Ардазир воспользовался мгновениями затишья и бочком придвинулся к Митанни.
— Спасибо, малышка. Ты уже второй раз мне помогла. Я твой должник, — произнёс он тихо, но тепло. — Перед тем, в бане, этот твой дикарь почти наткнулся на меня. И лишь в последний миг мне удалось протиснуться в проход, — добавил он искренне, торопливо, как бы стыдясь своих слов благодарности.
Дождь постепенно утихал. В воздухе запахло свежестью. По ложу ручья с гулким рёвом нёсся неистовый поток воды. Разрывая немногочисленные облака, на мгновение показалось и заходящее солнце, озарило кровавым цветом вершины скал, нависших над головами, после чего окончательно скрылось.
В сухости под навесом потрескивал огонь и приятно потеплело. Шесть мужчин и три женщины, съёжившиеся и сгрудившиеся вокруг него, понемногу впадали в дремоту, измождённые и обессиленные. Только Конан глядел в горящие угольки, размышляя о будущем, и в их зареве видел своё грядущее, полное кровавых сражений и побед, богатой добычи и красивых девушек с шелковистой кожей и ярко-красными устами.
Человек выжидающе стоял напротив Конана. Его массивный меч отражал ослепительные вспышки солнца. Шлем закрывал лицо, но решимость убивать и выживать сквозила из каждого его движения. Конан испытывал такое неоднократно, но теперь он почувствовал страх. Ужас, парализующий страх пред смертью. Но было тут и кое-что ещё. Какая-то жалость, опасение перед убийством того, другого.
Противник двигался по кругу, ступая бесшумно, словно хищная кошка. Нервы Конана натянулись, как струны. Противник не нападал, держась на расстоянии досягаемости клинка. И Конан снова содрогнулся. За все это время, может быть за минуту или больше, его соперник не допустил ни одной ошибки, а движения его были очень грациозны. Киммериец, словно боровшийся с отражением в зеркале, почувствовал восхищение противником. Будет жалко убивать этого человека. Если это вообще возможно.
Оба напали друг на друга внезапно и стремительно, словно кобры. Последовал смерч убийственных ударов. Конан и его противник поочерёдно обменивались ударами, проверяя защиту друг друга с такой скоростью, что обычным смертным вряд ли удалось бы вообще хоть что-то рассмотреть.
Воины молча отскочили друг от друга. Неестественную тишину нарушало только их учащённое дыхание. По груди обоих мужчин стекал пот — единственный признак физической нагрузки и одновременно огромной сосредоточенности.

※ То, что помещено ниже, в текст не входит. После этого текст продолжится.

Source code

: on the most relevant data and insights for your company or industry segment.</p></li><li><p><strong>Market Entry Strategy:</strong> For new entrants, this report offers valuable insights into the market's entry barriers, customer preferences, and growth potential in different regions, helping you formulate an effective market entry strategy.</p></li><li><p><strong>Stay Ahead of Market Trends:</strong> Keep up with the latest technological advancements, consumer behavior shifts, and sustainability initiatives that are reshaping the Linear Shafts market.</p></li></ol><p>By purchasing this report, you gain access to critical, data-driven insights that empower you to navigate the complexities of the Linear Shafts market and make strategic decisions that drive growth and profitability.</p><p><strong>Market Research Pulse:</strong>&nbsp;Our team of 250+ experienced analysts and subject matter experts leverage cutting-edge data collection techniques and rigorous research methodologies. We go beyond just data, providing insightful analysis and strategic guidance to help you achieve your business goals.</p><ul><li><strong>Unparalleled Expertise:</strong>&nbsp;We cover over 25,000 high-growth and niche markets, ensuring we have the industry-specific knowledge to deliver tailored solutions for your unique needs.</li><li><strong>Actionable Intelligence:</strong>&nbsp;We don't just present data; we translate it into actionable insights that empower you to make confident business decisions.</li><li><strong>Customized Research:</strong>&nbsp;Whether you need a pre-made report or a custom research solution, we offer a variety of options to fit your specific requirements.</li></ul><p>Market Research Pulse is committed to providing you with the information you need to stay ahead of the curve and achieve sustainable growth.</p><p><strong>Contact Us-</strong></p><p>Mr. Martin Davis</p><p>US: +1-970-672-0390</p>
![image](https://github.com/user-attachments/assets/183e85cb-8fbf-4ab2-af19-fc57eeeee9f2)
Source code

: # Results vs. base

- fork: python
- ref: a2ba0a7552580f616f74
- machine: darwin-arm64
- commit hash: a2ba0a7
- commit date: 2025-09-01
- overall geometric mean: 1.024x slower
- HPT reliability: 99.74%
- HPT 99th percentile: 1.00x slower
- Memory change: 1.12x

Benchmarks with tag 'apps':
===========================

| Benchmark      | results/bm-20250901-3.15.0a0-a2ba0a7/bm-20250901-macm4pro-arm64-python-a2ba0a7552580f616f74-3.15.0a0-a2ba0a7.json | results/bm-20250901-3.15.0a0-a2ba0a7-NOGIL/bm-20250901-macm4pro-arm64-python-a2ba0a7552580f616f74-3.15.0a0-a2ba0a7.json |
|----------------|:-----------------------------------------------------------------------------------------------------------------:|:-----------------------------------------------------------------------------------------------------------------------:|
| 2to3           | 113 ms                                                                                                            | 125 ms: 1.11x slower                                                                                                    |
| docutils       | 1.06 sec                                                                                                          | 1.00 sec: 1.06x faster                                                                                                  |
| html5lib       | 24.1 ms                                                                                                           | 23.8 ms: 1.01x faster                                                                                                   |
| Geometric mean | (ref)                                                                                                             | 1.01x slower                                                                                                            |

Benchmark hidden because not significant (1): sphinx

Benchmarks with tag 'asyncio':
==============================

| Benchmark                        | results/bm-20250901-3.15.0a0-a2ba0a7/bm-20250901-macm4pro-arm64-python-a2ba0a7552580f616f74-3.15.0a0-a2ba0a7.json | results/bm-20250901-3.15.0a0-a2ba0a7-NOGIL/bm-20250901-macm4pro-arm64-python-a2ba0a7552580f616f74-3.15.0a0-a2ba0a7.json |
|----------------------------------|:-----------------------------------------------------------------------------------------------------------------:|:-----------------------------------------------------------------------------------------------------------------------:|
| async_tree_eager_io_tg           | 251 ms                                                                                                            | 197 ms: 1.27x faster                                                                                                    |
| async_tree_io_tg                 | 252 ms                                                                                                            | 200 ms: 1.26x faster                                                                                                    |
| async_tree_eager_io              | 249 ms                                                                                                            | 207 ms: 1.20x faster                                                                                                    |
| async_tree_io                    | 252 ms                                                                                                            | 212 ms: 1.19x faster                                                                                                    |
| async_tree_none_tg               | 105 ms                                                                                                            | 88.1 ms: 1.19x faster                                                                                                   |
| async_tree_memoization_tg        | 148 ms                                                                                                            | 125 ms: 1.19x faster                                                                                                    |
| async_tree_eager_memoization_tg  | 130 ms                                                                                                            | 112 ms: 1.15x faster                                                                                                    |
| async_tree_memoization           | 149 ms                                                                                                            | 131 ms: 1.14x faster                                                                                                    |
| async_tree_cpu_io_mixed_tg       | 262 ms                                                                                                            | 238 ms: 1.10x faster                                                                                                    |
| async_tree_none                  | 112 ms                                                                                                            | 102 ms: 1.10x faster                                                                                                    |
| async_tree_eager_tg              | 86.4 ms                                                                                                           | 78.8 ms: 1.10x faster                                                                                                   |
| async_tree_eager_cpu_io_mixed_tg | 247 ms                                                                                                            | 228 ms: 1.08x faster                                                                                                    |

Время потеряло свой смысл. Во всём мире остались только они двое.
«Теперь это действительно Жизнь», — пронеслось в голове у Конана.
Он перепробовал почти все фехтовальные трюки и уловки, которым за всё время разнообразной, хотя и короткой жизни научился. Соперник отражал их один за другим, копируя абсолютно во всём. Сам он атаковал Конана хаотично, делая совершенно непредсказуемые выпады, но без малейшей утраты устойчивости и равновесия. Он словно поддразнивал киммерийца, и этим выводил его из себя. Теперь же противник отразил удар, нанесённый ему слева, и варвар получил тягучий укол кинжалом в живот.
Конан ощутил обжигающую боль. Словно во сне он смотрел, как из открывшейся раны в его собственном теле хлещет кровь. В рассечённой брюшной полости виднелись глянцевые внутренности.
«Это конец», — подумал он.
— Ты победил, — прохрипел варвар, с головы которого сполз шлем. — Это был хороший бой.
В тот миг противник киммерийца в первый раз предстал его удивлённому взору, пренебрегая защитой. Из последних оставшихся сил варвар тихо, словно волк, набросился на него с жаждой отомстить за своё смертельное ранение. Остриё его меча разорвало сонную артерию человека чуть ниже края шлема. Из горла хрипящего соперника брызнул поток яркой крови. Оба сражающихся рухнули одновременно.
— Это был хороший бой, — снова просипел Конан, но на этот раз удовлетворённо. Схватив мертвеца за ноги, он подтянул его к себе, снял с него шлем — для того, чтобы поглядеть в лицо своего противника прежде, чем предстать пред Кромом — и замер от ужаса.
В ясное небо взирали незрячие голубые глаза. На испещрённом шрамами лице воина, посеревшем от утраты крови, застыло выражение неверящего удивления. Точно такое же выражение лица было теперь и у умирающего Конана. Тело противника понемногу холодело, песок багровел, пропитываясь кровью погибшего, которая вытекала из него вместе с жизнью, словно из разорванных рыбацких сетей.